ASSIGNED TASK:
Copy out the data line for line, beginning at the very top and stopping after the line that contains "- Lagos: 52.65% Male | 47.35% Female". Leave the pictures out.

Dataset entries:
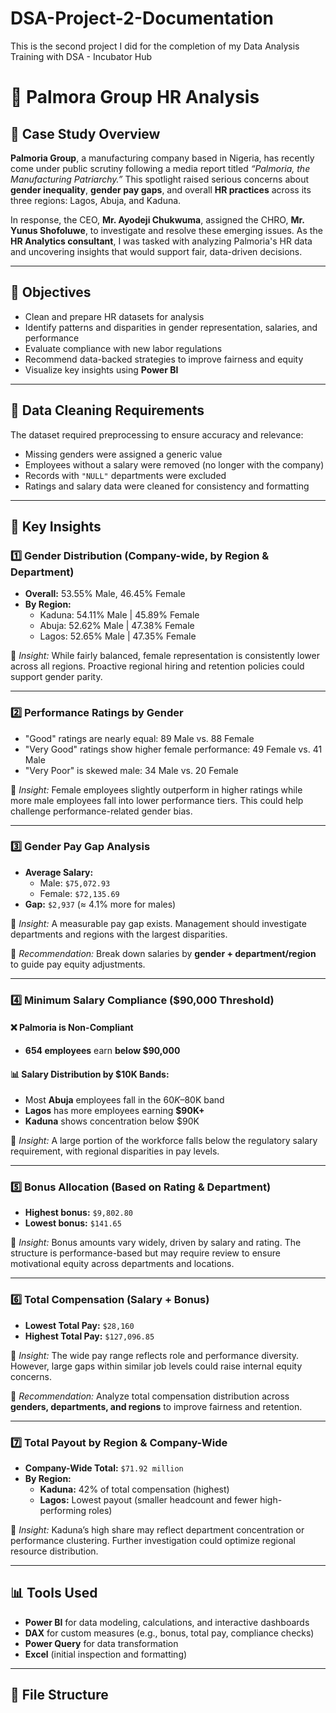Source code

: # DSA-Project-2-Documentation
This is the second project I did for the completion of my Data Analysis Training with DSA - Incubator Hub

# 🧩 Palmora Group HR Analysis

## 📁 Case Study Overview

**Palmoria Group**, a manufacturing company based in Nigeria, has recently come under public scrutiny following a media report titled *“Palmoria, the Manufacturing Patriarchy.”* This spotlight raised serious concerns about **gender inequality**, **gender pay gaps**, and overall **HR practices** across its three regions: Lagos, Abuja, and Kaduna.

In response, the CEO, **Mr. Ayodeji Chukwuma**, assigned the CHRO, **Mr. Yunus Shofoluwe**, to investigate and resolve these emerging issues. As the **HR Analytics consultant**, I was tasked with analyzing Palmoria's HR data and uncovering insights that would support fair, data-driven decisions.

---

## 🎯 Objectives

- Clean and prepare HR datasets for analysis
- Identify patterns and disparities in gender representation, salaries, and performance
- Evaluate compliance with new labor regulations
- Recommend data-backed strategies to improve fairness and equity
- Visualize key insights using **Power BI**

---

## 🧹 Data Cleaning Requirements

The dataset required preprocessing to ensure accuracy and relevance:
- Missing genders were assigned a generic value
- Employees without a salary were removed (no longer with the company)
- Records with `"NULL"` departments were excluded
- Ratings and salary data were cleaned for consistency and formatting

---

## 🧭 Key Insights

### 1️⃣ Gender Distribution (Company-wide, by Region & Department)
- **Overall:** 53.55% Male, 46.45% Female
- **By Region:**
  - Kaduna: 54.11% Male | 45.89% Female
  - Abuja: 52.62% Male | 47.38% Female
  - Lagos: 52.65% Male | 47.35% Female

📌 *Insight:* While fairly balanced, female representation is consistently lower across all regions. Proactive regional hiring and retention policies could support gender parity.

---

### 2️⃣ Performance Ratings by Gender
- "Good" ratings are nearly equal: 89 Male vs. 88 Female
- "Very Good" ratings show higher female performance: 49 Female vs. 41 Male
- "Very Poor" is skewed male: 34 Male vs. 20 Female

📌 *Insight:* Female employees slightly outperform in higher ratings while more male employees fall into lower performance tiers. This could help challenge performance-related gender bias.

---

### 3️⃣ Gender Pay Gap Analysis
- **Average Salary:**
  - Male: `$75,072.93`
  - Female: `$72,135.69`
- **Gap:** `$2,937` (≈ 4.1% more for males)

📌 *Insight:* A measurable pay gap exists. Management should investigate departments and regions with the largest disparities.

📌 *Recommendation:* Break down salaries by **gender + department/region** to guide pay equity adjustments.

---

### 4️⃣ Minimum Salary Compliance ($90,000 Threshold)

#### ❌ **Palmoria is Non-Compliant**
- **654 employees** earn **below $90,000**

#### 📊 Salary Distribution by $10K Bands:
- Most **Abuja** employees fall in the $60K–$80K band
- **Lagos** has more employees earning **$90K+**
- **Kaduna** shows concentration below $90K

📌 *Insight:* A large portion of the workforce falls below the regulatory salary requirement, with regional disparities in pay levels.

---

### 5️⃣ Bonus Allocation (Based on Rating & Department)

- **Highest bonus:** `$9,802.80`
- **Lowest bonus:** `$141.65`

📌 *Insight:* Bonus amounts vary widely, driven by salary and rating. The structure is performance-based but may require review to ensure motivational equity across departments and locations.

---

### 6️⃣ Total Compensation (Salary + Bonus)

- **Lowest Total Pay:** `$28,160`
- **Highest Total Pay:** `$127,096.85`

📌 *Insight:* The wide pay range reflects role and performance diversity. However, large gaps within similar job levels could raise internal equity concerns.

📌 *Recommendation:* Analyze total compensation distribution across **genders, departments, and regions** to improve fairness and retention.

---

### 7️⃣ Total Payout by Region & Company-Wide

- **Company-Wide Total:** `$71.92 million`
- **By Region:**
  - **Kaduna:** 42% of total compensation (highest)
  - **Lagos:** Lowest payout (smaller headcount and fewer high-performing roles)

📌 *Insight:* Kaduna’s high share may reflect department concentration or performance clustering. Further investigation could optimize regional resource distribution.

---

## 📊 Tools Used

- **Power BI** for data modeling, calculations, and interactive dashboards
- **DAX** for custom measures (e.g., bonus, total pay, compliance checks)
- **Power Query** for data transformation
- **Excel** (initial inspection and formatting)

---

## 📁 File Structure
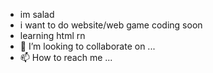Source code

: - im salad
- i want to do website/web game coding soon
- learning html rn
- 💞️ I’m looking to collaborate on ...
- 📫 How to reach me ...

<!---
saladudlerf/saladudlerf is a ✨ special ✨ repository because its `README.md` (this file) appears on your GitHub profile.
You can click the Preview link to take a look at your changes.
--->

RESULT BELOW:
Source code

: # DSA-Project-2-Documentation
This is the second project I did for the completion of my Data Analysis Training with DSA - Incubator Hub

# 🧩 Palmora Group HR Analysis

## 📁 Case Study Overview

**Palmoria Group**, a manufacturing company based in Nigeria, has recently come under public scrutiny following a media report titled *“Palmoria, the Manufacturing Patriarchy.”* This spotlight raised serious concerns about **gender inequality**, **gender pay gaps**, and overall **HR practices** across its three regions: Lagos, Abuja, and Kaduna.

In response, the CEO, **Mr. Ayodeji Chukwuma**, assigned the CHRO, **Mr. Yunus Shofoluwe**, to investigate and resolve these emerging issues. As the **HR Analytics consultant**, I was tasked with analyzing Palmoria's HR data and uncovering insights that would support fair, data-driven decisions.

---

## 🎯 Objectives

- Clean and prepare HR datasets for analysis
- Identify patterns and disparities in gender representation, salaries, and performance
- Evaluate compliance with new labor regulations
- Recommend data-backed strategies to improve fairness and equity
- Visualize key insights using **Power BI**

---

## 🧹 Data Cleaning Requirements

The dataset required preprocessing to ensure accuracy and relevance:
- Missing genders were assigned a generic value
- Employees without a salary were removed (no longer with the company)
- Records with `"NULL"` departments were excluded
- Ratings and salary data were cleaned for consistency and formatting

---

## 🧭 Key Insights

### 1️⃣ Gender Distribution (Company-wide, by Region & Department)
- **Overall:** 53.55% Male, 46.45% Female
- **By Region:**
  - Kaduna: 54.11% Male | 45.89% Female
  - Abuja: 52.62% Male | 47.38% Female
  - Lagos: 52.65% Male | 47.35% Female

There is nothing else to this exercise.